A “training corpus” is a set of training samples. A good corpus should contain dozens of handwritten samples for each character. The corpus should be representative enough of all handwriting styles. Collecting all the handwriting samples and designing a good corpus is a huge task for Chinese characters because there exist thousands of them!
Such handwritten Chinese character databases do exist but they have a fee and they are usually restricted to academic research. They are by no means suitable for free software. The goal of the tegaki-db subproject is to create a collaborative web platform to collect handwriting samples. Native speakers and learners alike will be able to log in and contribute their own handwriting. The collected data will be published in a free license so that it can benefit to academic research as well. The tegaki-db will use a client / server architecture.
tegaki-db-client
tegaki-db-client is a client for people to input their handwriting. It will be written in Python and use the canvas provided by libtegaki-gtk. The client will communicate with the server through web services. The client should be distributed for several platforms such as Linux, Windows and Maemo to increase the number of potential contributors. A detailed specification of tegaki-db and tegaki-db-client will be provided later in a separate post.
tegaki-models
tegaki-models is by no means an end-user package and will only be used by developers. It is the placeholder for experimentation. Thanks to this package, model ideas will be tested and evaluated.

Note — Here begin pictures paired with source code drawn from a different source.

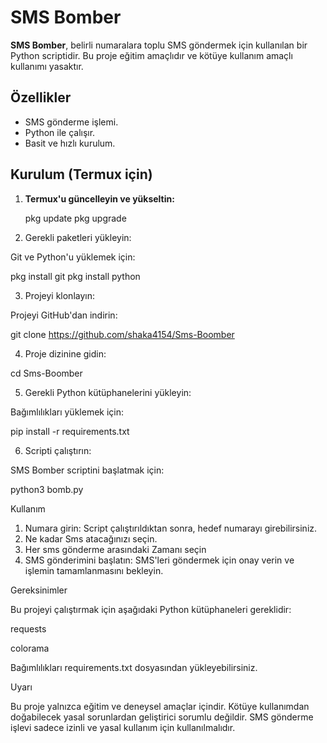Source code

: # SMS Bomber

**SMS Bomber**, belirli numaralara toplu SMS göndermek için kullanılan bir Python scriptidir. Bu proje eğitim amaçlıdır ve kötüye kullanım amaçlı kullanımı yasaktır.

## Özellikler

- SMS gönderme işlemi.
- Python ile çalışır.
- Basit ve hızlı kurulum.

## Kurulum (Termux için)

1. **Termux'u güncelleyin ve yükseltin:**
   
   pkg update
   pkg upgrade

2. Gerekli paketleri yükleyin:

Git ve Python'u yüklemek için:

pkg install git
pkg install python


3. Projeyi klonlayın:

Projeyi GitHub'dan indirin:

git clone https://github.com/shaka4154/Sms-Boomber


4. Proje dizinine gidin:

cd Sms-Boomber


5. Gerekli Python kütüphanelerini yükleyin:

Bağımlılıkları yüklemek için:

pip install -r requirements.txt


6. Scripti çalıştırın:

SMS Bomber scriptini başlatmak için:

python3 bomb.py



Kullanım

1. Numara girin: Script çalıştırıldıktan sonra, hedef numarayı girebilirsiniz.
2. Ne kadar Sms atacağınızı seçin.
3. Her sms gönderme arasındaki Zamanı seçin
4. SMS gönderimini başlatın: SMS'leri göndermek için onay verin ve işlemin tamamlanmasını bekleyin.


Gereksinimler

Bu projeyi çalıştırmak için aşağıdaki Python kütüphaneleri gereklidir:

requests

colorama


Bağımlılıkları requirements.txt dosyasından yükleyebilirsiniz.

Uyarı

Bu proje yalnızca eğitim ve deneysel amaçlar içindir. Kötüye kullanımdan doğabilecek yasal sorunlardan geliştirici sorumlu değildir. SMS gönderme işlevi sadece izinli ve yasal kullanım için kullanılmalıdır.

I continued to work on new model ideas… However, because my current training corpus is so small, it’s kind of irrelevant to spend to much time on models. The top priority now is to create tegaki-db.
tegaki-decoder
tegaki-decoder is going to be a high-performance decoder (recognizer). It should be a fast implementation of the Viterbi decoder. It will be written in C and designed to work with embedded systems. This is going to be the end-product that people will use. Once sufficient data have been collected, good models have been generated and the tegaki decoder is ready, then Project Tegaki will be ready for real use! Currently, implementing tegaki-decoder is not the top priority.
Roadmap
- Launch tegaki-db and tegaki-db-client.
- Hope that the collaborative effort is successfull and collect lots of handwriting samples from many different people.
- Create new models, especially stroke-based models.
- Implement tegaki-decoder.
If I continue to be the only one interested in this project, at this rate it will take from several months to a couple of years to achieve everything. That’s why I hope I can attract a few contributors.
Download
The work completed so far is still very experimental and thus targets potential contributors. If you want to test it with your own handwriting anyway, please see my previous post.
To download the source code, you can use
$ git clone http://www.mblondel.org/code/hwr.git
or
$ git pull
from the repository folder if you already have the repository on your computer.
The code can be browsed online using gitweb. By clicking the “snapshot” links you can get a complete copy of the source code at a given revision.
See my memo on git if you don’t know it yet.
I published my work under GPL license.